美術デザイナーが語る「コーポラティブハウス」セットのヒミツ

美術デザイナーが語る「コーポラティブハウス」セットのヒミツ

『隣の家族は青く見える』の美術デザイン


■美術デザイナー・宮川卓也さんインタビュー





ドラマ『隣の家族は青く見える』の主要舞台となっているのは、入居希望者が集まり、自分たちで土地の取得から、設計者、建設会社の手配まで行う集合住宅「コーポラティブハウス」。ドラマの中では、妊活中の奈々(深田恭子さん)&大器(松山ケンイチさん)の五十嵐家、結婚式を控えた川村亮司(平山浩行さん)&杉崎ちひろ(高橋メアリージュンさん)のカップル、自ら設計も手がけた建築士の広瀬渉(眞島秀和さん)と彼の恋人・青木朔(北村匠海さん)のカップル、真一郎(野間口徹さん)と深雪(真飛聖さん)がふたりの娘と住む小宮山家の4家族が話し合いを重ねて建設したコーポラティブハウスに住んでいます。このスタジオセットを手がけた美術デザイナーの宮川卓也さんに、今回の美術セットについてお話をうかがいました。





――コーポラティブハウスのセットをデザインするにあたって、どういうリサーチをされたのですか?また、その過程で感じた、コーポラティブハウスのメリット・デメリットがあれば教えてください。

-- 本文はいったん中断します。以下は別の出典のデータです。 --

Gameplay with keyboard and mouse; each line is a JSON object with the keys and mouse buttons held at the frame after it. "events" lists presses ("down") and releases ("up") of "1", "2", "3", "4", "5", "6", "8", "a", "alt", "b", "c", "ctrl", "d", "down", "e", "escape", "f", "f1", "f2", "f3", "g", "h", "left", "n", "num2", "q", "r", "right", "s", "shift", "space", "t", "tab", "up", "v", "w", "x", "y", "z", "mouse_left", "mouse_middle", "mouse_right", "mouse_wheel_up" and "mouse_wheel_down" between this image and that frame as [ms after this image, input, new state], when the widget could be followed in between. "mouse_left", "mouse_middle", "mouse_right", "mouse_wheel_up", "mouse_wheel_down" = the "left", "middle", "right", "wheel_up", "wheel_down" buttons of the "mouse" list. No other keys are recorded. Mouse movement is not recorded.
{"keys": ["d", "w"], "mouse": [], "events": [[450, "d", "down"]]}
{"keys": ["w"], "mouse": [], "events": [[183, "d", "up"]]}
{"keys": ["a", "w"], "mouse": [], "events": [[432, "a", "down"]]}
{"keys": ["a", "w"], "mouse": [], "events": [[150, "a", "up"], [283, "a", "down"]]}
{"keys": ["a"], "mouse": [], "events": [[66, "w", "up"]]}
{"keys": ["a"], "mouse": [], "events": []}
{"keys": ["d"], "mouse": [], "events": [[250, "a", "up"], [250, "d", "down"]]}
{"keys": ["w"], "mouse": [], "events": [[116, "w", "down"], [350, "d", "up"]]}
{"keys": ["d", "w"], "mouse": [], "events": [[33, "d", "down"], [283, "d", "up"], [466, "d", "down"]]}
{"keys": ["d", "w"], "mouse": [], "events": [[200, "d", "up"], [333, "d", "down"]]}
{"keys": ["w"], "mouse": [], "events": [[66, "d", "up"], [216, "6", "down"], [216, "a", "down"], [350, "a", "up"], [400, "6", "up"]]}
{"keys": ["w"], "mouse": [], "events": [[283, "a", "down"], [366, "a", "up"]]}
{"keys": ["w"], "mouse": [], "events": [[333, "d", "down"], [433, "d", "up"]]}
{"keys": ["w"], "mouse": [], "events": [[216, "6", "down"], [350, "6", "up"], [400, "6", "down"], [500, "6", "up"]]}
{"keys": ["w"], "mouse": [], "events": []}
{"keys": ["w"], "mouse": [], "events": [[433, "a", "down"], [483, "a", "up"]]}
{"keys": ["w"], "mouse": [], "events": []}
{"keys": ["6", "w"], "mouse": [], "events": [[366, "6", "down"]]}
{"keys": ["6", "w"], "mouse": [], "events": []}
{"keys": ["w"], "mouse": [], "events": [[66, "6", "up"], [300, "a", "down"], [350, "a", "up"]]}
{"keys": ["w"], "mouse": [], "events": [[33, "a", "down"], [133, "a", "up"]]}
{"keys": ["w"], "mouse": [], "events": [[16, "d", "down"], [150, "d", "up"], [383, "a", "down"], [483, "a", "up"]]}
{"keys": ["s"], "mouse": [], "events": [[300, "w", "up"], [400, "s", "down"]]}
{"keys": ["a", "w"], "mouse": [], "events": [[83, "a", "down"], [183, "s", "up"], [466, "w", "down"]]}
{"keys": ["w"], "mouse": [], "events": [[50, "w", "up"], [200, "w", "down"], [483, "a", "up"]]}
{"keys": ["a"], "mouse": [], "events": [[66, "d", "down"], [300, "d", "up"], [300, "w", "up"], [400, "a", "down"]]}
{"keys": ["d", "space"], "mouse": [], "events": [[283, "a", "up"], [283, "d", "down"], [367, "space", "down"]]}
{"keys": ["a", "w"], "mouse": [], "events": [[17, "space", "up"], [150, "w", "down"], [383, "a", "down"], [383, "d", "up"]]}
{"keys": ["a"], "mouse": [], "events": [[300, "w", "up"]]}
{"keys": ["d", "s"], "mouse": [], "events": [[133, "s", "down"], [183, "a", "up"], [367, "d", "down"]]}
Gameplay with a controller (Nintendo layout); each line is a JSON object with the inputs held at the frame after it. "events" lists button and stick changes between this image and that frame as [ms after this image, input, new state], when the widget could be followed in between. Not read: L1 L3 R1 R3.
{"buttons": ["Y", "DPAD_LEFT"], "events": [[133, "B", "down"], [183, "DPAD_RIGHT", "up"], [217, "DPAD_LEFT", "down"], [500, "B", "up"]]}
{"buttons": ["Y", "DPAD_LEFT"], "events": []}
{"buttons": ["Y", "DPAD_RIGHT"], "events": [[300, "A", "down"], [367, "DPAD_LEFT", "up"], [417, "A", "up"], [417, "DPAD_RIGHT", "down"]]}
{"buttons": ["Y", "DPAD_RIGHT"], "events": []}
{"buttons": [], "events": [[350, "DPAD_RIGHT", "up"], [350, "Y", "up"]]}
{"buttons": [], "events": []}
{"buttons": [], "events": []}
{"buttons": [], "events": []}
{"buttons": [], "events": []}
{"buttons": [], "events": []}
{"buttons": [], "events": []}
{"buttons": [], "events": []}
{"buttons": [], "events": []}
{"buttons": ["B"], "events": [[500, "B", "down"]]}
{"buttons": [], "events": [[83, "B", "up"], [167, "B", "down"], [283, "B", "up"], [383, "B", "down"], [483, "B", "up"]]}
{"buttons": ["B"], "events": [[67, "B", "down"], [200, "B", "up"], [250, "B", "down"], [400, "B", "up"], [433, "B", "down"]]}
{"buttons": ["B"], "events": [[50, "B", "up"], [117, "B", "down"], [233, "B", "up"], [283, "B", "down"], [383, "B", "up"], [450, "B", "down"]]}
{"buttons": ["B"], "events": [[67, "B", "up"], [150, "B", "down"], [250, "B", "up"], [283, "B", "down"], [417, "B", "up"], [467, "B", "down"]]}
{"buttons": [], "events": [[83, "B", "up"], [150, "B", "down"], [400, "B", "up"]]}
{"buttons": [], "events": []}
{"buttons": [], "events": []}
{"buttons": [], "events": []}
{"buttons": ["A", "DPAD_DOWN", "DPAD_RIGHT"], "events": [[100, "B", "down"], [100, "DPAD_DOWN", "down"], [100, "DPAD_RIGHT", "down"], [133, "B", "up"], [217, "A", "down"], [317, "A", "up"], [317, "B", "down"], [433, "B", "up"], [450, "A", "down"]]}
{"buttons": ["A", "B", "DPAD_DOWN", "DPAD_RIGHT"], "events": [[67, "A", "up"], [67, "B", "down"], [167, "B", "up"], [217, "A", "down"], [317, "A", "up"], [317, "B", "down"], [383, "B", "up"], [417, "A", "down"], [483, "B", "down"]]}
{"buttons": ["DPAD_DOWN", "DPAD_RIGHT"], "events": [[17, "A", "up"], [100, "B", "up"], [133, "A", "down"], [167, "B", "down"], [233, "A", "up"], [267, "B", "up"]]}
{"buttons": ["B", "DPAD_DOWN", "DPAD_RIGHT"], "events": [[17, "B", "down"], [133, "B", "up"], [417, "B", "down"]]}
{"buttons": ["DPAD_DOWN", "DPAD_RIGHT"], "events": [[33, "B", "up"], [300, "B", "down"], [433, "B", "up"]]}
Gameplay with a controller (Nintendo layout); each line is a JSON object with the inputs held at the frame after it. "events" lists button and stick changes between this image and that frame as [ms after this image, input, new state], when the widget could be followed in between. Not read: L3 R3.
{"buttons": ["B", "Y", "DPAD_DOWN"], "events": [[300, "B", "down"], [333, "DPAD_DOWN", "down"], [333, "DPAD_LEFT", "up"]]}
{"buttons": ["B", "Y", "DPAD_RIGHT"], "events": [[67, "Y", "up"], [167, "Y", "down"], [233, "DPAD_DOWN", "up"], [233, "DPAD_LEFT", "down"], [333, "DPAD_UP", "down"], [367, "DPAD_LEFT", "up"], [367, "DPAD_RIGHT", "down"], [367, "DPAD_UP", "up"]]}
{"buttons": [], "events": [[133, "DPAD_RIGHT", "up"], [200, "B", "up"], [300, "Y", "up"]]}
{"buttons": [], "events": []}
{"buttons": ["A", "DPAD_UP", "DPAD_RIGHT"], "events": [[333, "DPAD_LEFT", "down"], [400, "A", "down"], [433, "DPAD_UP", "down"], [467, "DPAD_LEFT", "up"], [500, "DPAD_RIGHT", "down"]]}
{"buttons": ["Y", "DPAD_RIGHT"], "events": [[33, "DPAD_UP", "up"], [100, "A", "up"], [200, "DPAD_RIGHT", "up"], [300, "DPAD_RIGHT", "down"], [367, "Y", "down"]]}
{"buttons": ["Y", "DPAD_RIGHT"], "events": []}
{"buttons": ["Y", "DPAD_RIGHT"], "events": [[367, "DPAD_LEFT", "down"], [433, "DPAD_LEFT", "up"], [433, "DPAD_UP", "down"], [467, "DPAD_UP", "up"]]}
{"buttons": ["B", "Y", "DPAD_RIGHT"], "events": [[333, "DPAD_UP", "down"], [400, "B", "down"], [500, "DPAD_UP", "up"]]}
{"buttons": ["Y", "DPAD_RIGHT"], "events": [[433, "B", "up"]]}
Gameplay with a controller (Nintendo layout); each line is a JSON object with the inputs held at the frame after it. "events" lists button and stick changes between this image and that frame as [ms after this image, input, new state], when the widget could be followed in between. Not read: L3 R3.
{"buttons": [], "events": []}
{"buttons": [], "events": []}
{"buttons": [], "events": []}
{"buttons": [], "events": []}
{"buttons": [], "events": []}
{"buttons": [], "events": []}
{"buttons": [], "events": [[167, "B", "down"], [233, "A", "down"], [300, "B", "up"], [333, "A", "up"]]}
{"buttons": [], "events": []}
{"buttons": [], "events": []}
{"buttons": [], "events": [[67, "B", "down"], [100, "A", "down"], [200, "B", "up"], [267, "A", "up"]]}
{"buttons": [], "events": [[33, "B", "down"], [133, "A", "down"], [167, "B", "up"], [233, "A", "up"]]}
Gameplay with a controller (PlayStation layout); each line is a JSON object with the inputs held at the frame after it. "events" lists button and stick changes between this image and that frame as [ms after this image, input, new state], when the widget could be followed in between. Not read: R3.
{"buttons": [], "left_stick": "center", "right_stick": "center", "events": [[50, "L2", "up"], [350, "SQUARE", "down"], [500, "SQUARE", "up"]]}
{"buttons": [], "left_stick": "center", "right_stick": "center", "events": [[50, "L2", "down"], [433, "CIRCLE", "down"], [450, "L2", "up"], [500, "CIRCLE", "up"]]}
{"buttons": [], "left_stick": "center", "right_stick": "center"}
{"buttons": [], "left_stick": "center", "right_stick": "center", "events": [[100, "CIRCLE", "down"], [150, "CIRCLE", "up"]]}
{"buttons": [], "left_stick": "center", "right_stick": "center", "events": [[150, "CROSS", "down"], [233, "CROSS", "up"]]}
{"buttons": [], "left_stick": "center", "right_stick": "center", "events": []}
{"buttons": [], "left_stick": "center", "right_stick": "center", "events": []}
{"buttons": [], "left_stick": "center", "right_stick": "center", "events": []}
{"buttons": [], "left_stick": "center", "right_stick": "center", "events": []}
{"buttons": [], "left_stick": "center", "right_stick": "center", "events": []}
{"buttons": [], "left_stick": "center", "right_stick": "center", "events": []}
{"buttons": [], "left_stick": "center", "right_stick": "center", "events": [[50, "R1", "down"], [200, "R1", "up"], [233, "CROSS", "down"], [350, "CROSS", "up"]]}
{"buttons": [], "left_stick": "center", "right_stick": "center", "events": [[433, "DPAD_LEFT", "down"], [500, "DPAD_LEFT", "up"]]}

コーポラティブハウスをメインでやられている住宅会社が何社かありまして、そこを監督たち演出サイドと一緒に回って下見をしました。実際に建てられたものも見学しています。その中で感じたメリットは、やっぱり自分たちで空間自体を考えられるということですね。床材から壁紙だけでなく、どこに窓をつけるか?といった構造部分まで自由に考えることができる、という部分ですね。デメリットであり、メリットでもあると思ったのは……マンションに住んでいると隣に誰が住んでいるのかわからないこともありますけど、ゼロからみんなで話し合うために集まって話をする機会も多いということで安心感がある。そういう過程で、連帯感が生まれるそうなんです。逆に、それはデメリットにもなり得る部分で、ドラマの中で言えば深雪さんのような人がいるとトラブルも起きたりするわけで(笑)。ただ、コーポラティブハウスをやられている会社の方によると、普通のマンションのように距離感を保って住むこともできるようなので、その辺は住む人次第なのかな、と思いました。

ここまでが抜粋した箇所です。